More than half of Silicon Valley
billionaires have outfitted themselves for a crisis, whether with a
bunker, second home or vacation spot, estimates Reid Hoffman, the
co-founder of LinkedIn.
And prepping isn't a solitary pursuit. Tim Chang, the managing director at venture-capital firm Mayfield Fund, tells Osnos that survivalism has become a popular hobby, like bowling leagues for the 21st century. "There's a bunch of us in the Valley. We meet up and have these financial-hacking dinners and talk about back-up plans people are doing," he says.
And prepping isn't a solitary pursuit. Tim Chang, the managing director at venture-capital firm Mayfield Fund, tells Osnos that survivalism has become a popular hobby, like bowling leagues for the 21st century. "There's a bunch of us in the Valley.
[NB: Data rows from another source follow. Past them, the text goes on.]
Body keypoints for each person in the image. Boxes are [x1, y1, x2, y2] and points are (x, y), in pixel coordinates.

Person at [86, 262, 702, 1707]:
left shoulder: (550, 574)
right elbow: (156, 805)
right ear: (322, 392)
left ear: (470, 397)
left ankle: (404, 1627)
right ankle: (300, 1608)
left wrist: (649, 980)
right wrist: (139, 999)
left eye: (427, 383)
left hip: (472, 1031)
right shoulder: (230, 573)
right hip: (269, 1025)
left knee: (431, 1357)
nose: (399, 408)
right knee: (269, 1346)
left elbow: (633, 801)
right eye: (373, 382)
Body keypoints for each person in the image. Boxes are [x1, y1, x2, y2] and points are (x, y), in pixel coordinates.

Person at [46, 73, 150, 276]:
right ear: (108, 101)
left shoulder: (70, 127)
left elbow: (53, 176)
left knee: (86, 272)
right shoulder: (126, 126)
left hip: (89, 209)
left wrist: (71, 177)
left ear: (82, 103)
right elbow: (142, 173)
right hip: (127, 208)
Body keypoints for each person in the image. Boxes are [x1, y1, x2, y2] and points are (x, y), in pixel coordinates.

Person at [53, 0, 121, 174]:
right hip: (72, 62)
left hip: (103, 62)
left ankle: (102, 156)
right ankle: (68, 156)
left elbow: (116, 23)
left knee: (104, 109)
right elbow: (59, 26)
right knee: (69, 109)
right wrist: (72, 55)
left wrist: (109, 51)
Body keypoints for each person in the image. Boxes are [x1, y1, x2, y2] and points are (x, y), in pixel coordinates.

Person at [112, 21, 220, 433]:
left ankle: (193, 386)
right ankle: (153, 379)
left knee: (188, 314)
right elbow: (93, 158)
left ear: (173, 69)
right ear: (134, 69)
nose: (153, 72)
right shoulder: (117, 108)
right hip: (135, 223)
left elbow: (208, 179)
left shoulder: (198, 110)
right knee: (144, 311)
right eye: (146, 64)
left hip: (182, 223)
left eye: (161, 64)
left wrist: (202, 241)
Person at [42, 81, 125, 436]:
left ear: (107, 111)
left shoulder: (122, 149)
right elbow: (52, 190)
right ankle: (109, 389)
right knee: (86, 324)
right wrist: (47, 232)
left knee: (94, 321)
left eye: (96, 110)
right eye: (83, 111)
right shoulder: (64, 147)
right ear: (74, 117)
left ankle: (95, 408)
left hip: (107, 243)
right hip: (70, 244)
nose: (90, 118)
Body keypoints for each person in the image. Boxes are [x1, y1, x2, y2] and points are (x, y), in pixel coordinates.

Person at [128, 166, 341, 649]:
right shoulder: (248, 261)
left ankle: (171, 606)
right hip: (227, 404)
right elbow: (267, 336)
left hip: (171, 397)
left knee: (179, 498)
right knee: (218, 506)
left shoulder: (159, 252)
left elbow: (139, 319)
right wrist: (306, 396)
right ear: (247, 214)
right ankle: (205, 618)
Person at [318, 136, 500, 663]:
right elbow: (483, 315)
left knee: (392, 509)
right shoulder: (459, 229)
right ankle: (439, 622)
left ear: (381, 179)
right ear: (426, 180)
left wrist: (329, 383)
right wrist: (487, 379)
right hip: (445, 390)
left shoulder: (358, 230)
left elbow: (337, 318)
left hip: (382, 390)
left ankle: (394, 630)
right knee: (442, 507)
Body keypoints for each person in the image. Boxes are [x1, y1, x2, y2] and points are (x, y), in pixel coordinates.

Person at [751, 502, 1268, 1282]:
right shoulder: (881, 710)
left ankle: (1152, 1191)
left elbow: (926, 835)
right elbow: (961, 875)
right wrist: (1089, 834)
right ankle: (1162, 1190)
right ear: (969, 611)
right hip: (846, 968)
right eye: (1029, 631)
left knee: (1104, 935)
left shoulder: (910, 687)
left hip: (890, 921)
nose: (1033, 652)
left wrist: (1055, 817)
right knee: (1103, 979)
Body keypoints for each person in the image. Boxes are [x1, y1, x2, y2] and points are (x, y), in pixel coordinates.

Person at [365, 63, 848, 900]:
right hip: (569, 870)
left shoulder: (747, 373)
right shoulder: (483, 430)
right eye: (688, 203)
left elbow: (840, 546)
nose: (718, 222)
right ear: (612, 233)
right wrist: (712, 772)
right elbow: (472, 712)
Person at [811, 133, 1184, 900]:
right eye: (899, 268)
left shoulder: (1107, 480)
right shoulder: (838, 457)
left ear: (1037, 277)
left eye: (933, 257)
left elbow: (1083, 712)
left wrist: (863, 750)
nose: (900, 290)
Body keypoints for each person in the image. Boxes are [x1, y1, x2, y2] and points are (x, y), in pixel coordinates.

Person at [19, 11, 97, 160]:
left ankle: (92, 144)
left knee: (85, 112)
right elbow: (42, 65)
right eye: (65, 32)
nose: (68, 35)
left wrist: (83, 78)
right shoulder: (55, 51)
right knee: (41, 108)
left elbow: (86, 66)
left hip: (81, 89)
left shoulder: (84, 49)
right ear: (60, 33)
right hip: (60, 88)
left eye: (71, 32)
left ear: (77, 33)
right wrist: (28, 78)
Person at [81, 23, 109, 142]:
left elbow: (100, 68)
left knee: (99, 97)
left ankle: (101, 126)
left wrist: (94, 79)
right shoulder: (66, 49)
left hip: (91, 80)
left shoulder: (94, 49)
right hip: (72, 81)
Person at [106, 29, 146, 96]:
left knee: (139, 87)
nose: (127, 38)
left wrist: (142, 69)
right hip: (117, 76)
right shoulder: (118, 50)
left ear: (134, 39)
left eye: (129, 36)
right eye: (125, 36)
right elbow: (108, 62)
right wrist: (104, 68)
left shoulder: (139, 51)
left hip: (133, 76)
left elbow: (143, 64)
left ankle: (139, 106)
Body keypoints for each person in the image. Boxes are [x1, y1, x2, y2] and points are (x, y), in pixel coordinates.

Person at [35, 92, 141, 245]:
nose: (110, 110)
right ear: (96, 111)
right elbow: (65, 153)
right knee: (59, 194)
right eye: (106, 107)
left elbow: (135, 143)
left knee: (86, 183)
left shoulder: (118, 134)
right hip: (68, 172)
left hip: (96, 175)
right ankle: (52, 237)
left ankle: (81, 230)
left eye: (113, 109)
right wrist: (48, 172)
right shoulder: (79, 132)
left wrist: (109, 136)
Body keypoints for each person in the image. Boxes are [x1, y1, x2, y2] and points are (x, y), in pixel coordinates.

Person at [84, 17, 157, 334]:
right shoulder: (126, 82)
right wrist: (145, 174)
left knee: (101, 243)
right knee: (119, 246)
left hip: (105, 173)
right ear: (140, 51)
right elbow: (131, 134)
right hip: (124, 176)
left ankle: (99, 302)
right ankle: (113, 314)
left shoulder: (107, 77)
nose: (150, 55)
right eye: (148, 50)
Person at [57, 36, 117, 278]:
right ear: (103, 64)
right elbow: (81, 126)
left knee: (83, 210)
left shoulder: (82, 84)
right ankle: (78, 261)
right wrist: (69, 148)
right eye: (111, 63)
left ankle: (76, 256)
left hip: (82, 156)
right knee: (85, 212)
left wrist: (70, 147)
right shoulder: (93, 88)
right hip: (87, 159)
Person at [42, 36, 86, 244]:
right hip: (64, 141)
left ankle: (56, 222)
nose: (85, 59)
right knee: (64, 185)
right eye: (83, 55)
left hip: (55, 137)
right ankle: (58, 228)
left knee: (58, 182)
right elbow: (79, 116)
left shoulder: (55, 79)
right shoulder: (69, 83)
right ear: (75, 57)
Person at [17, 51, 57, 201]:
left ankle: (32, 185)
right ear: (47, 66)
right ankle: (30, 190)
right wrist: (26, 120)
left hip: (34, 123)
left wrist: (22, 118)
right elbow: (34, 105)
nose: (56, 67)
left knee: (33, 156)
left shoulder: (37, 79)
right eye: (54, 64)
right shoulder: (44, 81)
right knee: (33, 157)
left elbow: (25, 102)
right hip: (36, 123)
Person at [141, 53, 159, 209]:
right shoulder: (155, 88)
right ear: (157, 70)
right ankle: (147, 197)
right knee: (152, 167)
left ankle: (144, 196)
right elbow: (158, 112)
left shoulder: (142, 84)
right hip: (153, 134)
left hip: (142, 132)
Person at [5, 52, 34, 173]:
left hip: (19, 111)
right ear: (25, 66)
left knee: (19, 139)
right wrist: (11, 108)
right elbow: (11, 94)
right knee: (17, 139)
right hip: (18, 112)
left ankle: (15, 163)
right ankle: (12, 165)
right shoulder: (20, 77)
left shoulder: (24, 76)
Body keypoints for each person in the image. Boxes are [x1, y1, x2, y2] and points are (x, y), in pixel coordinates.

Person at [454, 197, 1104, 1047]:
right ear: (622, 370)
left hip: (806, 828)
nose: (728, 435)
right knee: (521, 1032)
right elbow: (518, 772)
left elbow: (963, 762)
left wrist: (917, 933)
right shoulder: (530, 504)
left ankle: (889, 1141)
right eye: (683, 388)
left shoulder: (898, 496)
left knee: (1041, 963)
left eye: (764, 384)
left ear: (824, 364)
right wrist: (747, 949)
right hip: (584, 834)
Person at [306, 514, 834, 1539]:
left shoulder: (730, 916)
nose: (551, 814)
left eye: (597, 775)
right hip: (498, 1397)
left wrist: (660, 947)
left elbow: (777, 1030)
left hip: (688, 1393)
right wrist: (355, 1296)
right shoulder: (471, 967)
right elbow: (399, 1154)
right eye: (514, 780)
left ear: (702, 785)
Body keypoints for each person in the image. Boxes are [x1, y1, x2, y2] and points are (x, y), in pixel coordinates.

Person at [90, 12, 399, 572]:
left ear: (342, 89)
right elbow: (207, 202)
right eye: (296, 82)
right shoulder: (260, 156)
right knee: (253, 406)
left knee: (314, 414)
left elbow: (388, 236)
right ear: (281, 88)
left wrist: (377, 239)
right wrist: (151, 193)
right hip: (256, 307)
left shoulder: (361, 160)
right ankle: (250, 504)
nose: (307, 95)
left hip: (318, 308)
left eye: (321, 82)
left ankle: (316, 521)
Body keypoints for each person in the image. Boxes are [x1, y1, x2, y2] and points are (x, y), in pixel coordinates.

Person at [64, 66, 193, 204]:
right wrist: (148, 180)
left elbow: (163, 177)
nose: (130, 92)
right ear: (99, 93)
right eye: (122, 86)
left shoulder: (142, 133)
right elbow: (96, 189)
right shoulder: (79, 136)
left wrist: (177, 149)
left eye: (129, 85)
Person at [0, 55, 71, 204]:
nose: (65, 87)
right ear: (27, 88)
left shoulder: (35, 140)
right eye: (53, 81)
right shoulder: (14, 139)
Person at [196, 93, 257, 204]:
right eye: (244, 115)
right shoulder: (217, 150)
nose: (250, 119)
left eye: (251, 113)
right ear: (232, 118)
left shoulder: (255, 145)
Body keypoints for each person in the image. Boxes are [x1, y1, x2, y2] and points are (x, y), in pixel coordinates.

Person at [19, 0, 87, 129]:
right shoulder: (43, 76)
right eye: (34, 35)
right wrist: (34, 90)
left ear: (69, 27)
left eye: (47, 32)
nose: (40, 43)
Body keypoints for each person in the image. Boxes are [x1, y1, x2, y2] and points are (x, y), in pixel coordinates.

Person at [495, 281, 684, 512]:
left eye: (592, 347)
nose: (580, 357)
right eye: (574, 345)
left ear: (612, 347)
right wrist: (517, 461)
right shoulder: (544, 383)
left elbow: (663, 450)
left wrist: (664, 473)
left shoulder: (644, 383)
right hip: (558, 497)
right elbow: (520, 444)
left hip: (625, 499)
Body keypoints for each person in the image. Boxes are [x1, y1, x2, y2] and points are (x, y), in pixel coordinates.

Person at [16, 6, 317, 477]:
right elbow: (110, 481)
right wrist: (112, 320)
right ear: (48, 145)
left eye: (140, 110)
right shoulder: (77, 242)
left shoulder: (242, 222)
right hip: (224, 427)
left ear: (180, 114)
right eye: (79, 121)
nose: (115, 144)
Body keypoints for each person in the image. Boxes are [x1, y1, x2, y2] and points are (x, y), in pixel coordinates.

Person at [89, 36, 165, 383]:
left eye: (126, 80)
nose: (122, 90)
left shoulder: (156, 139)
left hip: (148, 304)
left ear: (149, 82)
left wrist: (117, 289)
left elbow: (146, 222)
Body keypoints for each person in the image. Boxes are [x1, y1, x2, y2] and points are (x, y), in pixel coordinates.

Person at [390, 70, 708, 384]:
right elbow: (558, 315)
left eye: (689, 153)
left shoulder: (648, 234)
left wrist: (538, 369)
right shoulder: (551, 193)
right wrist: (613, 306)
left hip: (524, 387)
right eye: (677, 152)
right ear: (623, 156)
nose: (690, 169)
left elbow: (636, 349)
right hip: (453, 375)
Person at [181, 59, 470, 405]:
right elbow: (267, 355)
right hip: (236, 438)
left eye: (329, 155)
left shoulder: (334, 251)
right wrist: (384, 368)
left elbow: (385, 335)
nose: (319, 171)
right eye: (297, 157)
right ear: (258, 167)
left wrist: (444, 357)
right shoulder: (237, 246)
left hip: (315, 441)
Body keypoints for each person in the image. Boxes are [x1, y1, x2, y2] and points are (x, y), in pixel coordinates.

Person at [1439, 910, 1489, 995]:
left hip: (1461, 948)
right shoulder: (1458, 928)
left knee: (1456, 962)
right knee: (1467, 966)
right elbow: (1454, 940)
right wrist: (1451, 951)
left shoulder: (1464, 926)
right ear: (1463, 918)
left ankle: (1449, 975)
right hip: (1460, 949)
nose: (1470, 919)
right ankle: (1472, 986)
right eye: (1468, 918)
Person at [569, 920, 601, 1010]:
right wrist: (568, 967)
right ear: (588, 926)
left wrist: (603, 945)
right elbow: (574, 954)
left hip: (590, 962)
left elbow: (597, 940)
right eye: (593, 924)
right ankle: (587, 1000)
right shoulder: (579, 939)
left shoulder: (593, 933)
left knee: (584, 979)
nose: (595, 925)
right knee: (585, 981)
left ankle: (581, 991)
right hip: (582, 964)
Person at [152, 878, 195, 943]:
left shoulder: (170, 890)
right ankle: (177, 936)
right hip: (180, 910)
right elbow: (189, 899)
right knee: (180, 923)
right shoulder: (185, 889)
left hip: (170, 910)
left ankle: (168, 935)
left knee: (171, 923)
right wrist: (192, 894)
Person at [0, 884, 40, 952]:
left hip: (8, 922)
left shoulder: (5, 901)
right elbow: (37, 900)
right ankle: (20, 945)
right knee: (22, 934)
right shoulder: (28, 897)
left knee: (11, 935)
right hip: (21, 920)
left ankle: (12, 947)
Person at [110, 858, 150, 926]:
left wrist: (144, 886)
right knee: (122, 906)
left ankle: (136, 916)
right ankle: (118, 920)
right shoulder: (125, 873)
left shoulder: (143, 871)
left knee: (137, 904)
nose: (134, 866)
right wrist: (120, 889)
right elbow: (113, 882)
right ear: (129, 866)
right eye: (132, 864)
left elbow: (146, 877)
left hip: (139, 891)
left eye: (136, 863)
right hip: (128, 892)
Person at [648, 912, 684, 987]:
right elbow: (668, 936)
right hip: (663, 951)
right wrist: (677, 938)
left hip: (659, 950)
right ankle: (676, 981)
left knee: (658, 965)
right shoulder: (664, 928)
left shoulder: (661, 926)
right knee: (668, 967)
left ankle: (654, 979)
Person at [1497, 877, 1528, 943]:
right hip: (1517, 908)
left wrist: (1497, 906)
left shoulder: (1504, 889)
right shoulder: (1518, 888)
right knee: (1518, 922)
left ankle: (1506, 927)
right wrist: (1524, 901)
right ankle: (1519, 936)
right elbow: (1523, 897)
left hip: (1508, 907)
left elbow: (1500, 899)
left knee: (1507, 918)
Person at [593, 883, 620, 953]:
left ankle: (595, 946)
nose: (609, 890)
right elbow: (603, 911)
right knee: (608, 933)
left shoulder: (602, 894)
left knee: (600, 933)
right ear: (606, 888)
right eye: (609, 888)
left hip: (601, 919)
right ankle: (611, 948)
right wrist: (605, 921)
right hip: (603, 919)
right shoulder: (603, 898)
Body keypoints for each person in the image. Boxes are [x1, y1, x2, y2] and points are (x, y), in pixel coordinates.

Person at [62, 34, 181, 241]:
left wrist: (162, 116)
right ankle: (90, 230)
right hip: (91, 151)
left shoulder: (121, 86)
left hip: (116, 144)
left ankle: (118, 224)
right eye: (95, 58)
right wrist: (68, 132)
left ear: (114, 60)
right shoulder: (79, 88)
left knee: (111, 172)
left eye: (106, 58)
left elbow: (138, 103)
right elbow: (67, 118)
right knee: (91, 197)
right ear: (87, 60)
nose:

We meet up and have these financial-hacking dinners and talk about back-up plans people are doing," he says.
"It runs the gamut from a
lot of people stocking up on Bitcoin and crypto-currency, to figuring
out how to get second passports if they need it, to having vacation
homes in other countries that could be escape havens."
After all, the same imagination that powers Silicon Valley can also terrify it.
"When you do [think big], it's pretty common
that you take things ad infinitum, and that leads you to utopias and
dystopias," says Roy Bahat, the head of a San Francisco-based
venture-capital firm Bloomberg Beta.
And the Valley's preppers have the resources to help soothe their troubled minds.
"The tech preppers do not necessarily think a
collapse is likely," says Yishan Wong, an early Facebook employee and
the CEO of Reddit from 2012 to 2014, to The New Yorker.
"They consider it a remote event, but one with a
very severe downside, so, given how much money they have, spending a
fraction of their net worth to hedge against this ... is a logical thing
to do."
Wong also underwent "eye surgery for survival purposes," reports Osnos.